[EXERCISE INPUTS]
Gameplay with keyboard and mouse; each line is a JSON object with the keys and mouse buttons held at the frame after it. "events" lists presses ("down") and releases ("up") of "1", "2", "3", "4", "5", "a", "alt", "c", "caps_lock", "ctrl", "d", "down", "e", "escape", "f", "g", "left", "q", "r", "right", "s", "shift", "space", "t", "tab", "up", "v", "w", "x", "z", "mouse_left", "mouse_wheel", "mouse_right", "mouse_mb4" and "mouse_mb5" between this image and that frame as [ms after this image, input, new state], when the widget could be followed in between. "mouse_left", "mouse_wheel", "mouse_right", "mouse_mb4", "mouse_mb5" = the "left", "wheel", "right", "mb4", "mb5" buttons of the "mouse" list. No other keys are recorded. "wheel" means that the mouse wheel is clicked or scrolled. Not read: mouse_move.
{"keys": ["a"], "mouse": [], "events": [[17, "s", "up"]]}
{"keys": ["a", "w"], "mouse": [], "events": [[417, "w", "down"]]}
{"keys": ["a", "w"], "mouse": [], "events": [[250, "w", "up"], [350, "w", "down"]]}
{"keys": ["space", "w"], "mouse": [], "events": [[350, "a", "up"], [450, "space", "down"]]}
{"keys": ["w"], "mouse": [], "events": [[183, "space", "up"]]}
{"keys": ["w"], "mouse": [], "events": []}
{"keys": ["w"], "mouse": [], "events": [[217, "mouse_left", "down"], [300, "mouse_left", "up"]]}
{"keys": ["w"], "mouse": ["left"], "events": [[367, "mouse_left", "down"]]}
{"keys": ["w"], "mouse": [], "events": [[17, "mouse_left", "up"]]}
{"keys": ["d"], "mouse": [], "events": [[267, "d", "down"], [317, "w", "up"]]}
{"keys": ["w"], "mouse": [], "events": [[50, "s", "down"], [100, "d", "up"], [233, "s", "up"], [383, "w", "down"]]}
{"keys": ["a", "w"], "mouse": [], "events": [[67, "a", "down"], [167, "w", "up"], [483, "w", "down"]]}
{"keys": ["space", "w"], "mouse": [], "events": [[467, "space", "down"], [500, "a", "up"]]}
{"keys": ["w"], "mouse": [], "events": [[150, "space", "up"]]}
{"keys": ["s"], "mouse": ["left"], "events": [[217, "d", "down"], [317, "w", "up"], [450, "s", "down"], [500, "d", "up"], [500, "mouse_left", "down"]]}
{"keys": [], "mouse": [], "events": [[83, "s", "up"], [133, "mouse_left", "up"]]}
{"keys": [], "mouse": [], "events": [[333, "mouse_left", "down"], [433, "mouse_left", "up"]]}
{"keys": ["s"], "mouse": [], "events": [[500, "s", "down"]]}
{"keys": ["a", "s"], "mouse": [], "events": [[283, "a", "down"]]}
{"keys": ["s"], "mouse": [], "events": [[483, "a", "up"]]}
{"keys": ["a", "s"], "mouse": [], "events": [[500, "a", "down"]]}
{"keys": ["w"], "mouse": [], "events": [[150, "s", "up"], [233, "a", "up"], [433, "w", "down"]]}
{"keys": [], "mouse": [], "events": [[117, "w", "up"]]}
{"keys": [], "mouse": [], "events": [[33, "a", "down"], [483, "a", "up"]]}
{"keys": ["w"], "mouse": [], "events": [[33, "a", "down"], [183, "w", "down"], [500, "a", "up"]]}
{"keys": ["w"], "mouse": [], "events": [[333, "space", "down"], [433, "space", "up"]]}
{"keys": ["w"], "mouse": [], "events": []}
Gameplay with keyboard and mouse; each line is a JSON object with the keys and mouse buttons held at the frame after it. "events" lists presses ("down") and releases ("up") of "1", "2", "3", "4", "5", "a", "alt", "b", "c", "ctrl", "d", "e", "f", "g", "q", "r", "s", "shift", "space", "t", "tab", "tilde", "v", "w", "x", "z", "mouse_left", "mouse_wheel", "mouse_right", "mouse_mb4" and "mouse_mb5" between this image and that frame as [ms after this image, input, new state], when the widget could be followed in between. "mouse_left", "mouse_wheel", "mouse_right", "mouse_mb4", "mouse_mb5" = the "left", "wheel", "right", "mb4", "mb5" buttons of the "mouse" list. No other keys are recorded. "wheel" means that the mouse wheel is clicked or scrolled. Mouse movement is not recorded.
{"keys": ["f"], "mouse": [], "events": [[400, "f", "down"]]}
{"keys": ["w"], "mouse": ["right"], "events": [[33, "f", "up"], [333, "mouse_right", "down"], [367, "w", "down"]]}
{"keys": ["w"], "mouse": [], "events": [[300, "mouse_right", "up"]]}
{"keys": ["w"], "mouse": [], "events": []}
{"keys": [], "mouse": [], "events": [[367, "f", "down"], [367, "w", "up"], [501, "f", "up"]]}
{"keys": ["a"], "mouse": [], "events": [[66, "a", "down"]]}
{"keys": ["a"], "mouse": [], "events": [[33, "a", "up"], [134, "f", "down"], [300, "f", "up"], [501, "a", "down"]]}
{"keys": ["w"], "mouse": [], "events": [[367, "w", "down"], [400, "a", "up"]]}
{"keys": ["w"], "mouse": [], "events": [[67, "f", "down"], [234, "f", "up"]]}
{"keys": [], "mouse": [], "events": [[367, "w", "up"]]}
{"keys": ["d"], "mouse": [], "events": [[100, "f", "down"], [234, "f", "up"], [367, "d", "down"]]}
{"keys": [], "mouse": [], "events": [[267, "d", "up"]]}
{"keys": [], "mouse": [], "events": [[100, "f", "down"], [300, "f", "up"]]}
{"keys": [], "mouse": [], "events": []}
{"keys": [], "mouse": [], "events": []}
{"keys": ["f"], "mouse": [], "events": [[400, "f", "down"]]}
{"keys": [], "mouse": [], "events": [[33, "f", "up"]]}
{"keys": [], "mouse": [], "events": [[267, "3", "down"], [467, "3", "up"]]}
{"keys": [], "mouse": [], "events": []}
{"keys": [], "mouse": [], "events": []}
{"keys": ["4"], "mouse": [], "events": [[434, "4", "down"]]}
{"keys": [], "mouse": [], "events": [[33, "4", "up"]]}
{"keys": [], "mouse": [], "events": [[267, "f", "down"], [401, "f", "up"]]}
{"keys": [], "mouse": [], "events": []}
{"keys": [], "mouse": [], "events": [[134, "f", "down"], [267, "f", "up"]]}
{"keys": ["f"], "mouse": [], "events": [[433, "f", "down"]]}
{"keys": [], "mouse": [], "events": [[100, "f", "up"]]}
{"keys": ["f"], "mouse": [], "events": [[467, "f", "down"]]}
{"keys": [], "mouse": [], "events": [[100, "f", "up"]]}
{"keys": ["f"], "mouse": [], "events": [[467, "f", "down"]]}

[ABOUT THIS EXERCISE] Only the number is needed: count the lines of the material that include "releases".

[SOLVED EXERCISE] 2